Paul Carr’s “Angry Nerds” piece is wrong about everything

There is so much aggressively wrong with Paul Carr’s recent “Angry Nerds” piece that it is hard to know where to begin. To summarize: Carr is shocked to see that the very same tech community who rallied against SOPA and PIPA is now rallying behind 37 Signals in a case involving blatant design plagiarism — down to hotlinked images — by another start-up named Curebit.

Clear thinkers have long complained about the hit job the content lobby have done on the language of copyright but rarely has the point been so clearly made that a muddled use of language translates into unclear and outright incorrect arguments. Carr’s accusations of hypocrisy by the tech community in this situation rest on two blatantly false premises. For one, Carr doesn’t know the difference between “infringement”, “theft”, and “plagiarism”. To quote the article:

Is it, as some argued on Twitter when I asked the question earlier, that plagiarism is different from copyright theft? No. And not least because plagiarism is copyright theft.

It would comfort me to know Carr is trolling here, but I’m afraid he isn’t. If you’ve ever been curious about why it’s important to use the correct words in this area, you’ve got a grade A example in Paul Carr. Let’s break it down: plagiarism is wrongful appropriation, and is not a crime. An act of plagiarism can also be copyright infringement, but an act of urination can also be public indecency, and you’d do well to know the difference. As for what “copyright theft” is here? Completely irrelevant to the case, and serves as a clunky malaprop throughout the entire piece. And just to get it out of the way, is copyright infringement theft? No, no, no, no.

Second, instead of examining the premise that “the tech community doesn’t care about authorship” and determining it’s a straw man lobbying tactic, Carr swallows the point hook-line-and-sinker and uses it as evidence that they’re behaving hypocritically.

Think about it: Doesn’t this reaction serve as pretty good evidence that members of this community — many of whom produce creative content all day at their jobs — really do care about authorship? That maybe the MPAA spokespeople were wrong, and the tech community’s arguments against SOPA and PIPA as major unconstitutional free speech violations that would undermine Internet infrastructure and human rights efforts around the world were more than just a fig leaf for the “I like free stuff”?

A gross conflation of terms gets you to the point where you don’t realize that both Hollywood’s complaints and their reactions look very, very different from 37 Signals’. Hollywood’s big problem is with freeloaders, unless I missed something big and they wanted to shut down these rogue sites for their roles in helping distribute scripts for shot-by-shot remakes of blockbuster films. And they’ve chosen to address that concern not by complaining on Twitter, but by pushing for backroom legislation so obviously and outrageously opposed to the public interest that the reaction from the Internet scared the otherwise lobbyist-cowed legislators into retreat.

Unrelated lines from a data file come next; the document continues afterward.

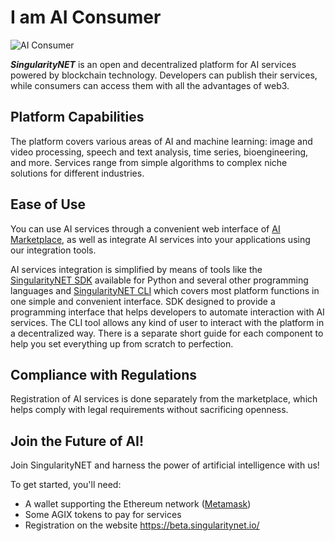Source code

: # I am AI Consumer

![AI Consumer](/assets/images/products/AIMarketplace/Marketplace/AIConsumer.webp)

***SingularityNET*** is an open and decentralized platform for AI services powered by blockchain technology. Developers can publish their services, while consumers can access them with all the advantages of web3.

## Platform Capabilities
The platform covers various areas of AI and machine learning: image and video processing, speech and text analysis, time series, bioengineering, and more. Services range from simple algorithms to complex niche solutions for different industries.

## Ease of Use
You can use AI services through a convenient web interface of [AI Marketplace](/docs/products/AIMarketplace/), as well as integrate AI services into your applications using our integration tools.

AI services integration is simplified by means of tools like the [SingularityNET SDK](/docs/products/DecentralizedAIPlatform/SDK/sdk-concept/) available for Python and several other programming languages and [SingularityNET CLI](/docs/products/DecentralizedAIPlatform/CLI/) which covers most platform functions in one simple and convenient interface. SDK designed to provide a programming interface that helps developers to automate interaction with AI services. The CLI tool allows any kind of user to interact with the platform in a decentralized way. There is a separate short guide for each component to help you set everything up from scratch to perfection.

## Compliance with Regulations
Registration of AI services is done separately from the marketplace, which helps comply with legal requirements without sacrificing openness.

## Join the Future of AI!
Join SingularityNET and harness the power of artificial intelligence with us!

To get started, you'll need:
- A wallet supporting the Ethereum network ([Metamask](/docs/products/AIMarketplace/ForConsumers/metamask-wallet/))
- Some AGIX tokens to pay for services
- Registration on the website https://beta.singularitynet.io/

It’s not like the MPAA studios haven’t tried to just appeal to social norms as a way to stop unauthorized copying, but their messages — “You wouldn’t steal a car” — suffer from the same lack of understanding and contempt for their users that Carr’s piece displays.

It seems simple to me that Carr thought this latest event was noteworthy because he doesn’t understand the issues, so every new twist and turn is unexpected. This distinction between infringement and theft everybody keeps talking about? Don’t worry, it probably doesn’t matter. The tech community’s actual articulate position? Nah, just take the MPAA’s word for what they’re saying.